_PROBLEM DESCRIPTION_
Reproduce all the entries exactly.

▶

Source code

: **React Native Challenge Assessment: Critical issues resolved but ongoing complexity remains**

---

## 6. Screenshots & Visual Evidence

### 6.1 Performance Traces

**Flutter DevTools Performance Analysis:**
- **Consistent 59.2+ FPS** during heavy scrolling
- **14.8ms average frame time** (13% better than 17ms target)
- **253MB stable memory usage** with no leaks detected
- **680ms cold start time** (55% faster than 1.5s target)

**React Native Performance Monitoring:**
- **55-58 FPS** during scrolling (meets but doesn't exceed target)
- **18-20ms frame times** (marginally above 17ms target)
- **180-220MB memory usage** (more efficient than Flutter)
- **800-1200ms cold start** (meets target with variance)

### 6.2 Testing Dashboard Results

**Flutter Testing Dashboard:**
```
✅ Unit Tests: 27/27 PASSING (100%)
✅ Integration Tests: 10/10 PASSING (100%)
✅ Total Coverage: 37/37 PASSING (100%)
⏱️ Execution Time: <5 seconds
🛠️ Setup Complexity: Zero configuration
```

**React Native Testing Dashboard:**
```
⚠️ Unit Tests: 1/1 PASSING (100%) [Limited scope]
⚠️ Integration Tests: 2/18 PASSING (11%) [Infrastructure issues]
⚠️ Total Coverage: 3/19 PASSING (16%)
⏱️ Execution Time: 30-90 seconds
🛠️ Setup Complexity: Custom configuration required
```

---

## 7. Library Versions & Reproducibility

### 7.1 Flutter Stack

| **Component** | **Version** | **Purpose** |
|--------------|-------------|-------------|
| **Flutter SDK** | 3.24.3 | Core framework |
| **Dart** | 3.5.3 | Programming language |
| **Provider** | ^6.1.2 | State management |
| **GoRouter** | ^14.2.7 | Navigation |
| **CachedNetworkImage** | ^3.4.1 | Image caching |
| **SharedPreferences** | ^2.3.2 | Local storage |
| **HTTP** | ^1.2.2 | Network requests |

◀

_WRITTEN SOLUTION_
Source code

: **React Native Challenge Assessment: Critical issues resolved but ongoing complexity remains**

---

## 6. Screenshots & Visual Evidence

### 6.1 Performance Traces

**Flutter DevTools Performance Analysis:**
- **Consistent 59.2+ FPS** during heavy scrolling
- **14.8ms average frame time** (13% better than 17ms target)
- **253MB stable memory usage** with no leaks detected
- **680ms cold start time** (55% faster than 1.5s target)

**React Native Performance Monitoring:**
- **55-58 FPS** during scrolling (meets but doesn't exceed target)
- **18-20ms frame times** (marginally above 17ms target)
- **180-220MB memory usage** (more efficient than Flutter)
- **800-1200ms cold start** (meets target with variance)

### 6.2 Testing Dashboard Results

**Flutter Testing Dashboard:**
```
✅ Unit Tests: 27/27 PASSING (100%)
✅ Integration Tests: 10/10 PASSING (100%)
✅ Total Coverage: 37/37 PASSING (100%)
⏱️ Execution Time: <5 seconds
🛠️ Setup Complexity: Zero configuration
```

**React Native Testing Dashboard:**
```
⚠️ Unit Tests: 1/1 PASSING (100%) [Limited scope]
⚠️ Integration Tests: 2/18 PASSING (11%) [Infrastructure issues]
⚠️ Total Coverage: 3/19 PASSING (16%)
⏱️ Execution Time: 30-90 seconds
🛠️ Setup Complexity: Custom configuration required
```

---

## 7. Library Versions & Reproducibility

### 7.1 Flutter Stack

| **Component** | **Version** | **Purpose** |
|--------------|-------------|-------------|
| **Flutter SDK** | 3.24.3 | Core framework |
| **Dart** | 3.5.3 | Programming language |
| **Provider** | ^6.1.2 | State management |
| **GoRouter** | ^14.2.7 | Navigation |
| **CachedNetworkImage** | ^3.4.1 | Image caching |
| **SharedPreferences** | ^2.3.2 | Local storage |
| **HTTP** | ^1.2.2 | Network requests |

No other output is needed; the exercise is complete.